= Machir (tribe) =

Machir (מָכִיר Māḵīr) was the name of a tribal group mentioned in the Song of Deborah in , where it is praised for fighting alongside five other Israelite tribes: the Tribe of Ephraim, the Tribe of Benjamin, the Tribe of Zebulun, the Tribe of Issachar, and the Tribe of Naphtali. The Song of Deborah speaks of officers (mechokekim) coming from Machir to join the battle against Sisera.

==Analysis==
The passage appears to reflect an early time in the history of Israel, before Israel was organized as a nation, when it was instead a group of loosely associated tribes. In the later standardized lists of the Twelve Tribes of Israel, Machir does not appear, but rather the Tribe of Manasseh appears in its place. Machir "may have been an independent clan that was eventually absorbed within Manasseh." Other hypotheses include the idea that Manasseh was originally a clan within Machir which became more prominent than the rest of the tribe, or that Manasseh may have been another group who displaced the Machirites.
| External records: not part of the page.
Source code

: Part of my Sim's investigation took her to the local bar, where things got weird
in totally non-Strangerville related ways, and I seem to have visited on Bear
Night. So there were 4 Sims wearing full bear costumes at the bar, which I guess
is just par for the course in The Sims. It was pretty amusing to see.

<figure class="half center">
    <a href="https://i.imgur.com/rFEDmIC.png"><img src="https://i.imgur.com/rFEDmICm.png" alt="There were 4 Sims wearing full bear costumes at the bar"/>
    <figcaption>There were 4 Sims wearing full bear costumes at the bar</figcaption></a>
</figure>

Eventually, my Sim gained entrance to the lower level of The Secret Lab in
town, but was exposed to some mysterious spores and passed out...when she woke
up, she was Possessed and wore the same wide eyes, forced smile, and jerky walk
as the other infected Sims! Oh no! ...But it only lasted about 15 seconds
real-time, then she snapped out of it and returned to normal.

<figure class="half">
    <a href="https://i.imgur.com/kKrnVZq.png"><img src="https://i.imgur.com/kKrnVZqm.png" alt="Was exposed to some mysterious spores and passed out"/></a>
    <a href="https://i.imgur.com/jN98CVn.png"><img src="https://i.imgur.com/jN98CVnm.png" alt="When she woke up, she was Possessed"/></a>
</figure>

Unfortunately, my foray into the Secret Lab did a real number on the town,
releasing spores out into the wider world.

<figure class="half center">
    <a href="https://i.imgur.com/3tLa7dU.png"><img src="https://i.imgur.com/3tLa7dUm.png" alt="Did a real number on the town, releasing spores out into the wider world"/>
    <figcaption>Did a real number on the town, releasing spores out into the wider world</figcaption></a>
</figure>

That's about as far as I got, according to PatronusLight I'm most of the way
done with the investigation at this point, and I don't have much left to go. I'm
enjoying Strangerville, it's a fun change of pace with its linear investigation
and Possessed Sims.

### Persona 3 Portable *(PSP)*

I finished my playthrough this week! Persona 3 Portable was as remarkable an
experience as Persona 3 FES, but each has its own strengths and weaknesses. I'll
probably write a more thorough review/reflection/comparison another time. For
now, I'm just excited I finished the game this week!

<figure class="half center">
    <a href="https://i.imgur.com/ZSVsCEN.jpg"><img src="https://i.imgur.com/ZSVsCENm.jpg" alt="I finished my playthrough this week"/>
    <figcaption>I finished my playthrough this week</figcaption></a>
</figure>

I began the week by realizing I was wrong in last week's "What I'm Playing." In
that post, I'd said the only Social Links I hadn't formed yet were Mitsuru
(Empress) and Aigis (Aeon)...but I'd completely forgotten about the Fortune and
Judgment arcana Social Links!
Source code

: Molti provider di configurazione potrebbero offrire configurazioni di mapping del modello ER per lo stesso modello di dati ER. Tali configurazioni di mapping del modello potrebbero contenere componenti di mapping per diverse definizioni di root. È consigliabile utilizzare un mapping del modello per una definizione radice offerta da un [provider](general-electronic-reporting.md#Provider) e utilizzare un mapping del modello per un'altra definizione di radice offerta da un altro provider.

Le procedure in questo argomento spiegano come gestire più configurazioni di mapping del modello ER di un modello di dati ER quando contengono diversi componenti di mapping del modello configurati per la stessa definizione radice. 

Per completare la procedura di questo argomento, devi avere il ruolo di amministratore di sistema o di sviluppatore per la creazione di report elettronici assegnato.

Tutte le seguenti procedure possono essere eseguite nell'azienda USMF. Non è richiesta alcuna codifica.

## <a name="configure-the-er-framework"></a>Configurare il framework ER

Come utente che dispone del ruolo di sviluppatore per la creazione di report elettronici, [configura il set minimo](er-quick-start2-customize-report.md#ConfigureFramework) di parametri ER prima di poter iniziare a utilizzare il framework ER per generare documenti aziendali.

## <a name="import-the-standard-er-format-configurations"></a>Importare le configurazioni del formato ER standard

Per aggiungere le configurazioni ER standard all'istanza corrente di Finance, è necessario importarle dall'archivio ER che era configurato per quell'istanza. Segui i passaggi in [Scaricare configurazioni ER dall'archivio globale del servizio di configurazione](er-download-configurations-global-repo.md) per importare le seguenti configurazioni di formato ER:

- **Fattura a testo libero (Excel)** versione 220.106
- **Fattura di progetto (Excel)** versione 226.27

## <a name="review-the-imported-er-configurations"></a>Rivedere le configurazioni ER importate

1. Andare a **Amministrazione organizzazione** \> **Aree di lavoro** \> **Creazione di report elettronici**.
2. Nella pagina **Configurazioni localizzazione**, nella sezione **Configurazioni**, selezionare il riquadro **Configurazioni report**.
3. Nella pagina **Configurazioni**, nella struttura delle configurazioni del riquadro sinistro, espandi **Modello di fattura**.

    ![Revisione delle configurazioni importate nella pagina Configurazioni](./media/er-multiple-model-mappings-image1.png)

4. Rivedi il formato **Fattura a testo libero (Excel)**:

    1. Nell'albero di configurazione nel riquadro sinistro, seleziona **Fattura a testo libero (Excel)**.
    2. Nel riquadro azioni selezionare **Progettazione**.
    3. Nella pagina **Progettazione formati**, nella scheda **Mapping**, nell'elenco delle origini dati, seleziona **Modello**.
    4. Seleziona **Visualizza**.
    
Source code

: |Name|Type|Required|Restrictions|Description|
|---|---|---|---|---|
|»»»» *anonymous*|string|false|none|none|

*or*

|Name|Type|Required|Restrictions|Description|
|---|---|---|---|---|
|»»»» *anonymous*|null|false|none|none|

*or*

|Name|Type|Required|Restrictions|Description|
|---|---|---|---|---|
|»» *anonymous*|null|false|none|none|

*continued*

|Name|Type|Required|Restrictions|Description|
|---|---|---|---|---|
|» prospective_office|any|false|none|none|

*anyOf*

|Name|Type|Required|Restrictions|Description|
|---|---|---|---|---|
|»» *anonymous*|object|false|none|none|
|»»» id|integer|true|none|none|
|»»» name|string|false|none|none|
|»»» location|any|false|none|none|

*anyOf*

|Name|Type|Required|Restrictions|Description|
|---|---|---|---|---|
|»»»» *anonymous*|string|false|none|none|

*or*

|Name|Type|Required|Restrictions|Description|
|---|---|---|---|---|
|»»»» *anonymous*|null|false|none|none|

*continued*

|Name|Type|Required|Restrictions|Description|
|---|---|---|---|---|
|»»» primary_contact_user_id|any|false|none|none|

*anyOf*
According to traditions in the Pentateuch, which view the tribes as descending from the sons of Jacob, Machir was the son of Manasseh, but was legally adopted by Jacob. This places the origins of the "Machirite group" in Egypt. After the time in Egypt, the Bible records that Moses gave the region of Gilead to Machir as part of the eastern half of the inheritance of Manasseh.

The region is understood in tradition to be identical to the portion of the land of Gilead given to Machir the son of Manasseh by Moses ().